Berdasarkan paparan diatas, maka secara singkat pada Tabel 1 dibawah ini
menggambarkan konsep kunci dari social cognitive theory yang dijabarkan sebagai berikut:
Konsep Definisi
Reciprocal Determinism Faktor lingkungan akan mempengaruhi individu dan kelompok,
tetapi individu juga nenpengaruhi lingkungan mereka dan
mengatur perilaku mereka sendiri. Aspek lingkungan dan
manusia saling mempengaruhi satu sama lain (pengaruh timbal
balik)
Outcome Expectation Keyakinan tentang kemungkinan dan nilai konsekuensi dari
pilihan suatu perilaku
Self-Eficacy Keyakinan tentang kemampuan pribadi untuk
melakukan suatu perilaku yang akan membawa hasil sesuai
yang diinginkan
Konsep Definisi
Collective Efficacy Keyakinan tentang kemampuan sebuah kelompok untuk
melakukan aksi bersama yang akan membawa kepada hasil
yang diinginkan
Observational Learning Belajaruntuk melakukan perilaku baru melalui paparan
interpersonal (orang lain) atau melalui media yang
menginformasikan perilaku-perilaku tersebut, juga bisa melalui
pemodelan sebaya (melihat perilaku teman sebayanya)

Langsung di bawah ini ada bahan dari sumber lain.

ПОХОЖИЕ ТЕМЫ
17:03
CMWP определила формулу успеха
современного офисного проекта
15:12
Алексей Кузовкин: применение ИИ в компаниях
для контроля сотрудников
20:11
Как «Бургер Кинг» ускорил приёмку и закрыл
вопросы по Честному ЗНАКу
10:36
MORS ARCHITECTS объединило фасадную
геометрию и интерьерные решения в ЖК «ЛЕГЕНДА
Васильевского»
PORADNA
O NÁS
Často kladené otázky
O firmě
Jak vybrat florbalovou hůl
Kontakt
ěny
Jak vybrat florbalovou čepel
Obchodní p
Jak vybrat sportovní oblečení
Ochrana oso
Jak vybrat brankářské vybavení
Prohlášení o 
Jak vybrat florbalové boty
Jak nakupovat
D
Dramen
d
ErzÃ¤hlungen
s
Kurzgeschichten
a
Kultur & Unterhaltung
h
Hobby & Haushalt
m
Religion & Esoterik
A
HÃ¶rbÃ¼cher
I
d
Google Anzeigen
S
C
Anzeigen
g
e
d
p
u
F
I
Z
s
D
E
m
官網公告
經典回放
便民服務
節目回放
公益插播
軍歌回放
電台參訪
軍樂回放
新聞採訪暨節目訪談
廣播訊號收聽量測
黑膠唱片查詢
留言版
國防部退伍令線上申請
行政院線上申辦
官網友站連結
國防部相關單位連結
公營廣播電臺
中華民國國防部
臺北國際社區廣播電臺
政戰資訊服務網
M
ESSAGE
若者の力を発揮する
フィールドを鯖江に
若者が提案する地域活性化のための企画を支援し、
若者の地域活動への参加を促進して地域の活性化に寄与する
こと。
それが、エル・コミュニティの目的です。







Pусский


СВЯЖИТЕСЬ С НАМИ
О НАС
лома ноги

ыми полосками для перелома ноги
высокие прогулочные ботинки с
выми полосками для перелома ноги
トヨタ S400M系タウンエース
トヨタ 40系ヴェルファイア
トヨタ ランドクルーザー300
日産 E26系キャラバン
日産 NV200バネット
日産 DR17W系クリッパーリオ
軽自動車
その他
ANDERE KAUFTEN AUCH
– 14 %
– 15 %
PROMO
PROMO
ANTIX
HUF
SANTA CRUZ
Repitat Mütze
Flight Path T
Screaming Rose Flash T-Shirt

Incentive Motivation Penggunaan atau tidak menggunakan reward (penghargaan)
dan punishment (hukuman) untuk modifikasi tingkah laku
Facilitation Menyediakan alat, sumber daya, atau melakukan perubahan
lingkungan yang membuat perilaku baru lebih mudah untuk
dilakukan
Self Regulation Mengontrol diri seseorang melalui monitoring diri,
penetapan tujuan, umpan balik, penghargaan diri, instruksi diri,
dan pendaftaran dukungan sosial
Moral Disengagement Cara berpikir tentang perilaku berbahaya dan orang-orang yang
dirugikan yang membuat penyimpangan penderitaan dapat
diterima dengan melepaskan standar moral pengaturan diri.